Egypt has roughly 10 million Christians. Halim said that the church is encouraging members to cast votes despite security concerns.

Al-Sisi is likely to be re-elected, as a centrist politician, Moussa Mostafa Moussa, is the only other presidential candidate and says he, too, supports al-Sisi.

Last November, a delegation of evangelical leaders from the United States met with al-Sisi for nearly three hours at the presidential palace in Cairo.
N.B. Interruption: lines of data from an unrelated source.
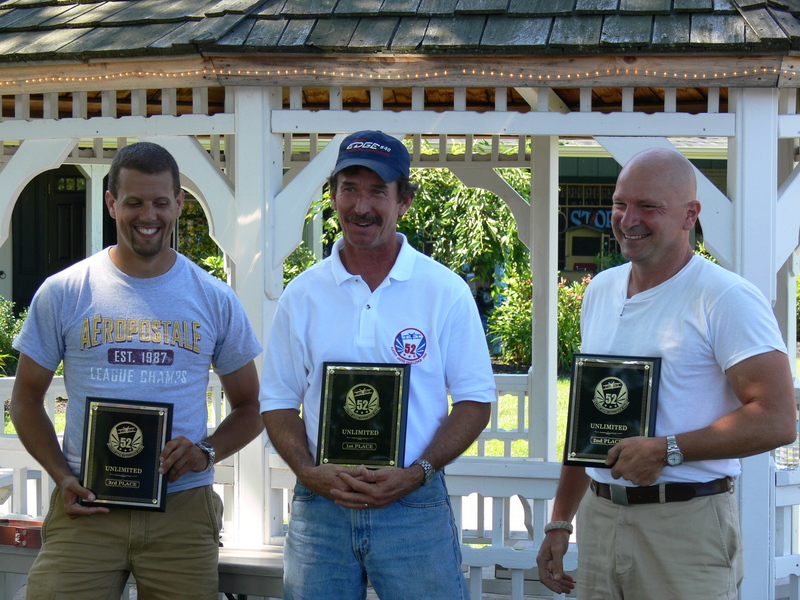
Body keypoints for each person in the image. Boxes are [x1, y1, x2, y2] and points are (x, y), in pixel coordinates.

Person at [536, 147, 797, 600]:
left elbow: (778, 419)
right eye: (620, 203)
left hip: (685, 526)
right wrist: (560, 520)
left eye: (648, 206)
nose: (628, 219)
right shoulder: (601, 290)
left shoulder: (725, 297)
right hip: (601, 519)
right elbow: (589, 420)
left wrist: (668, 450)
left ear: (689, 215)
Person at [10, 141, 263, 600]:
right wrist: (62, 476)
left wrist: (205, 452)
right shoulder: (65, 292)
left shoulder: (213, 298)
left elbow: (251, 406)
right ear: (112, 203)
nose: (149, 215)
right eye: (134, 202)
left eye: (161, 202)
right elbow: (25, 399)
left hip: (182, 506)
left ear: (179, 203)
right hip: (87, 503)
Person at [260, 130, 496, 599]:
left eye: (377, 191)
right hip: (321, 508)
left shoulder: (443, 291)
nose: (361, 206)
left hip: (413, 504)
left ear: (403, 201)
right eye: (349, 188)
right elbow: (278, 400)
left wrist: (416, 473)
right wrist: (307, 472)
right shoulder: (302, 294)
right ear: (333, 196)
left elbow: (475, 401)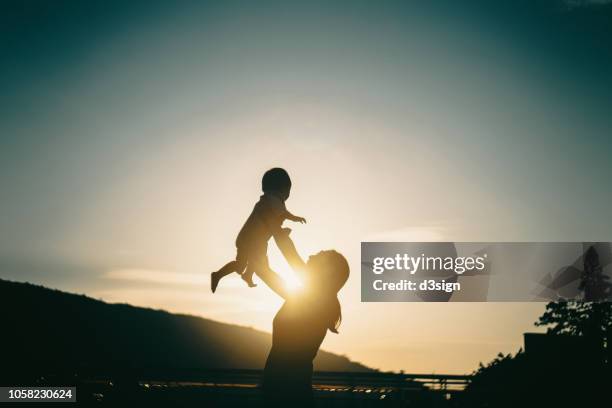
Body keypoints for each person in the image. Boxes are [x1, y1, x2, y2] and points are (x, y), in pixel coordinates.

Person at [256, 228, 350, 407]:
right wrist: (277, 235)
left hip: (286, 391)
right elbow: (287, 257)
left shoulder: (313, 298)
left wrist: (261, 246)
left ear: (326, 272)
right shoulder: (313, 295)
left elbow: (270, 272)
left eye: (320, 256)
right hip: (285, 388)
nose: (313, 254)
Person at [211, 168, 306, 292]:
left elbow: (274, 220)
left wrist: (284, 227)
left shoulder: (271, 201)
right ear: (282, 188)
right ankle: (218, 274)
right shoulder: (271, 199)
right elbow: (277, 217)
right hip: (249, 240)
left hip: (256, 241)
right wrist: (291, 220)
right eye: (288, 190)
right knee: (242, 265)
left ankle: (248, 275)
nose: (288, 194)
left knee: (257, 260)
The leaders addressed their concerns about the plight of the Christian community in Egypt, as they are often targeted by extremists. 

One of the major attacks include last year's Palm Sunday twin suicide bombings, which killed 47 people and injured 126 others at churches in Tanta and Alexandria.

An affiliate of Islamic State, also known as IS, ISIS, ISIL or Daesh, in North Sinai started an insurgency after the military's ouster in 2013 of Morsi.

IS earlier released a video of the 2015 beheadings of 21 Egyptian Christians in Libya, titled "A Message Signed With Blood to the Nation of the Cross." Despite the horrific actions of the jihadists, the minority Coptic community in Egypt has been emboldened by the example the 21 men set in the video in their refusal to deny Christ.

According to Open Doors USA's 2017 World Watch List, Egypt ranks as the 21st worst country in the world when it comes to Christian persecution. Additionally, the Congressionally mandated United States Commission on International Religious Freedom has recommended that the U.S. State Department list Egypt as a "Tier 2" country, a designation that singles out countries where religious freedom violations are tolerated.